**Directive:**
Reproduce every one of the lines below word for word, leaving out the pictures.

**Data records:**
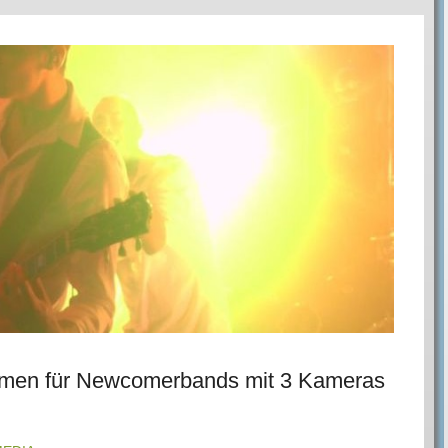
hmen für Newcomerbands mit 3 Kameras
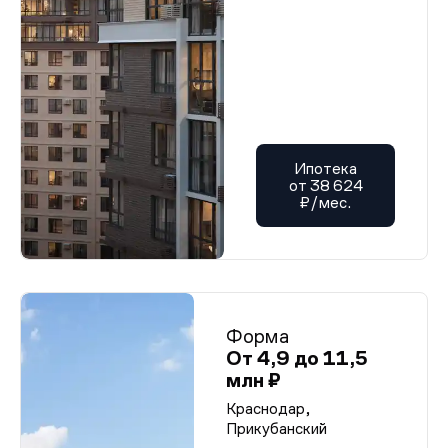
Ипотека
от 38 624
₽/мес.
Форма
От 4,9 до 11,5
млн ₽
Краснодар,
Прикубанский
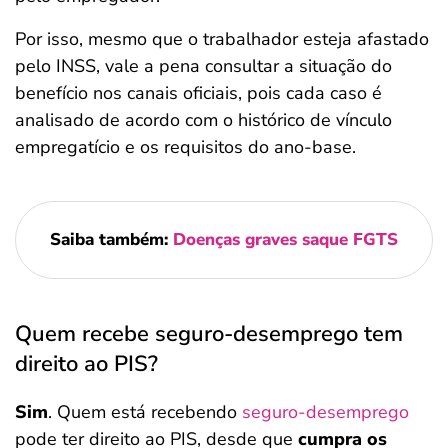
Por isso, mesmo que o trabalhador esteja afastado
pelo INSS, vale a pena consultar a situação do
benefício nos canais oficiais, pois cada caso é
analisado de acordo com o histórico de vínculo
empregatício e os requisitos do ano-base.
Saiba também:
Doenças graves saque FGTS
Quem recebe seguro-desemprego tem
direito ao PIS?
Sim
. Quem está recebendo
seguro-desemprego
pode ter direito ao PIS, desde que
cumpra os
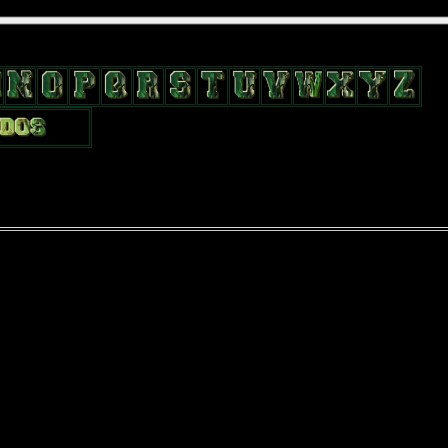
position: relative; width: 170px; text-decoration: none; } .test { width:
flow: hidden; height: 24px; border: 0px solid #000; float: left; margin-le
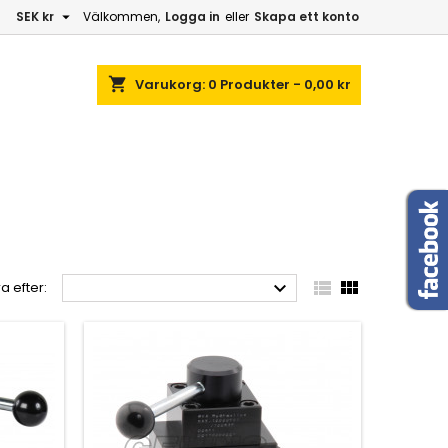

SEK kr
Välkommen,
Logga in
eller
Skapa ett konto
shopping_cart
Varukorg:
0
Produkter - 0,00 kr



a efter:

**Answer section:**
hmen für Newcomerbands mit 3 Kameras
Ипотека
от 38 624
₽/мес.
Форма
От 4,9 до 11,5
млн ₽
Краснодар,
Прикубанский
Por isso, mesmo que o trabalhador esteja afastado
pelo INSS, vale a pena consultar a situação do
benefício nos canais oficiais, pois cada caso é
analisado de acordo com o histórico de vínculo
empregatício e os requisitos do ano-base.
Saiba também:
Doenças graves saque FGTS
Quem recebe seguro-desemprego tem
direito ao PIS?
Sim
. Quem está recebendo
seguro-desemprego
pode ter direito ao PIS, desde que
cumpra os
position: relative; width: 170px; text-decoration: none; } .test { width:
flow: hidden; height: 24px; border: 0px solid #000; float: left; margin-le

SEK kr
Välkommen,
Logga in
eller
Skapa ett konto
shopping_cart
Varukorg:
0
Produkter - 0,00 kr



a efter:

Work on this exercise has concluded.